(Extract provided Opens)
I haven't tried using Wireshark in a couple of years, so I decided to give Blam the benefit of the doubt and give it one more shot. After five minutes of trying to use it to capture a log of the toribash protocol, I remember why I didn't ever like it to begin with. Wireshark's a great program, and the functionality it provides is impressive. I've never been able to make any real use out of it, though, because of the issues I perceive in usability.
For instance, let's say I want to make a log of the Toribash protocol for the purpose of reverse engineering some of the new stuff. With that purpose in mind, I start up a network capture, do whatever I need to do in Toribash, and when I'm done, stop capturing.
Given how many background services make heavy use of network traffic, it's highly unlikely your capture will only consist of the the packets relevant to Toribash. That wouldn't be a huge issue, except that for some reason, they never saw it necessary to add functionality to the GUI for removing packets that have been capture. (At least, not to my knowledge. I took the time to read through most of the documentation, but if I missed something, let me know) I realize you can filter what packets are displayed, but why am hiding packets that will never be of any use to me? Why can't I just hold shift, click two rows, and hit delete? I also realize that you can setup capture filters before starting a capture, and any packet not matching your filter will be ignored. The problem I see with that, however, is most of the time, I don't have enough information related to the activity I'm trying to track to create an accurate filter - I'm using WireShark to find out that information.
tldr: From my perspective, Wireshark isn't really convenient for casual reverse engineering.
Last edited by Juntalis; Jun 12, 2013 at 03:19 PM.
(Extract provided Closes)
• **Prompt 1**:
Please write out the part of the Wireshark post that begins at the words "I haven't tried" and stops after "perceive in usability.".
• **Prompt 2**:
Decide whether each statement agrees with the Wireshark post, answering yes or no and quoting the words that settle it: (a) The writer had gone a couple of years without trying Wireshark. (b) The writer read none of the documentation. (c) The writer considers Wireshark convenient for casual reverse engineering.
The Wireshark post has no connection to these records.
(Exercise data Opens)
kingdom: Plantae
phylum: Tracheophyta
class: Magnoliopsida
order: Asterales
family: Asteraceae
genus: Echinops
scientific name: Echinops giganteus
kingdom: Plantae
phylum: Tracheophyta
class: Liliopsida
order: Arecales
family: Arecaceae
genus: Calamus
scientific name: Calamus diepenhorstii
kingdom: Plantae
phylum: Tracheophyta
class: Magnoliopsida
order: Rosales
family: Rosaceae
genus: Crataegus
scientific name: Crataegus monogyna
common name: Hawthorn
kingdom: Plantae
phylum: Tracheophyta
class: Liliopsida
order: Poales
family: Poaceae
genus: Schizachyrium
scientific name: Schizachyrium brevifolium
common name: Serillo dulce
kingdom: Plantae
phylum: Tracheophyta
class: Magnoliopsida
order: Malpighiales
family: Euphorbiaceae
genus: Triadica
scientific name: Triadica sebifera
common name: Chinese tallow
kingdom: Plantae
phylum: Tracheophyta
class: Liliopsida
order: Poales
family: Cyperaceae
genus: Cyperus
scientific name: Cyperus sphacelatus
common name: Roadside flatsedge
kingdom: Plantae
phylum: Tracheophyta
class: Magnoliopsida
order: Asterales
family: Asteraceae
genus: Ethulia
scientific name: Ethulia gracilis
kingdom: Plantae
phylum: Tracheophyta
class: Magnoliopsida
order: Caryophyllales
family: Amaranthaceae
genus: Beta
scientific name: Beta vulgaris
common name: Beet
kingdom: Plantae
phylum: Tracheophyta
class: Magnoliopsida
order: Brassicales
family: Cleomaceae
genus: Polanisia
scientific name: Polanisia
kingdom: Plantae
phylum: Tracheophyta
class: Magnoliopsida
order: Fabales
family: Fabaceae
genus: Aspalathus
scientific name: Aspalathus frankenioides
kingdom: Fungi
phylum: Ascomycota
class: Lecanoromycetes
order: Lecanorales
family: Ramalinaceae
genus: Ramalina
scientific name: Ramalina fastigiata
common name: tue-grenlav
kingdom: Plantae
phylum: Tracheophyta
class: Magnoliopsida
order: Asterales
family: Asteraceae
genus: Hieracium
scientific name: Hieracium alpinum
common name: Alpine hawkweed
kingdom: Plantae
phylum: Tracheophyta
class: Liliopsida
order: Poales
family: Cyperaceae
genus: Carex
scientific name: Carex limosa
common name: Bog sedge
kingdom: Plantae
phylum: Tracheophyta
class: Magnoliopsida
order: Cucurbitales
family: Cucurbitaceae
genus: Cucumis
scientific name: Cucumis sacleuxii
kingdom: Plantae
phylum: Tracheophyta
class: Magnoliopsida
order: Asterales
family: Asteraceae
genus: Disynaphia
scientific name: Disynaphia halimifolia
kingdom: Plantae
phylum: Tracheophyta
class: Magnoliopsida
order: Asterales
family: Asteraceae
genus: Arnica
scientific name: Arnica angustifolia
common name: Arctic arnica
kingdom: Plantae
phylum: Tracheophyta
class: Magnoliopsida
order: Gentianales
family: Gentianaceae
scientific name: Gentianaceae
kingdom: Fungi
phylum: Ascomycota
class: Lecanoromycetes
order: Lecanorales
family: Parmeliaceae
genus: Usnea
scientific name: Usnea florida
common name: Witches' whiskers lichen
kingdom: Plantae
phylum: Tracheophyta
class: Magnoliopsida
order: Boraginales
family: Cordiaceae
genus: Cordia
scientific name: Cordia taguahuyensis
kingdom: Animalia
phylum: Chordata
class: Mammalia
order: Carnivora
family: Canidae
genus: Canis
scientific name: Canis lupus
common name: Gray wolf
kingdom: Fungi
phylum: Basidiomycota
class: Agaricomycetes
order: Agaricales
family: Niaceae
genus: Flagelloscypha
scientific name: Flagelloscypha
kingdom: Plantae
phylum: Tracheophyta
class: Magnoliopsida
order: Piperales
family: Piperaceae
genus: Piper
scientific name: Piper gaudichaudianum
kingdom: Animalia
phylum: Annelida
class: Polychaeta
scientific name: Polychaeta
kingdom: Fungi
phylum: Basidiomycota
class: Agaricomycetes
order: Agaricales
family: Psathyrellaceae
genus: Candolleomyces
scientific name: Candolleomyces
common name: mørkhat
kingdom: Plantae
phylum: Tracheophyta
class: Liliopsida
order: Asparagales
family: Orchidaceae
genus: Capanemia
(Exercise data Closes)
• **Response box 1**:
I haven't tried using Wireshark in a couple of years, so I decided to give Blam the benefit of the doubt and give it one more shot. After five minutes of trying to use it to capture a log of the toribash protocol, I remember why I didn't ever like it to begin with. Wireshark's a great program, and the functionality it provides is impressive. I've never been able to make any real use out of it, though, because of the issues I perceive in usability.

• **Response box 2**:
(a) Yes: "I haven't tried using Wireshark in a couple of years"
(b) No: "I took the time to read through most of the documentation"
(c) No: "Wireshark isn't really convenient for casual reverse engineering."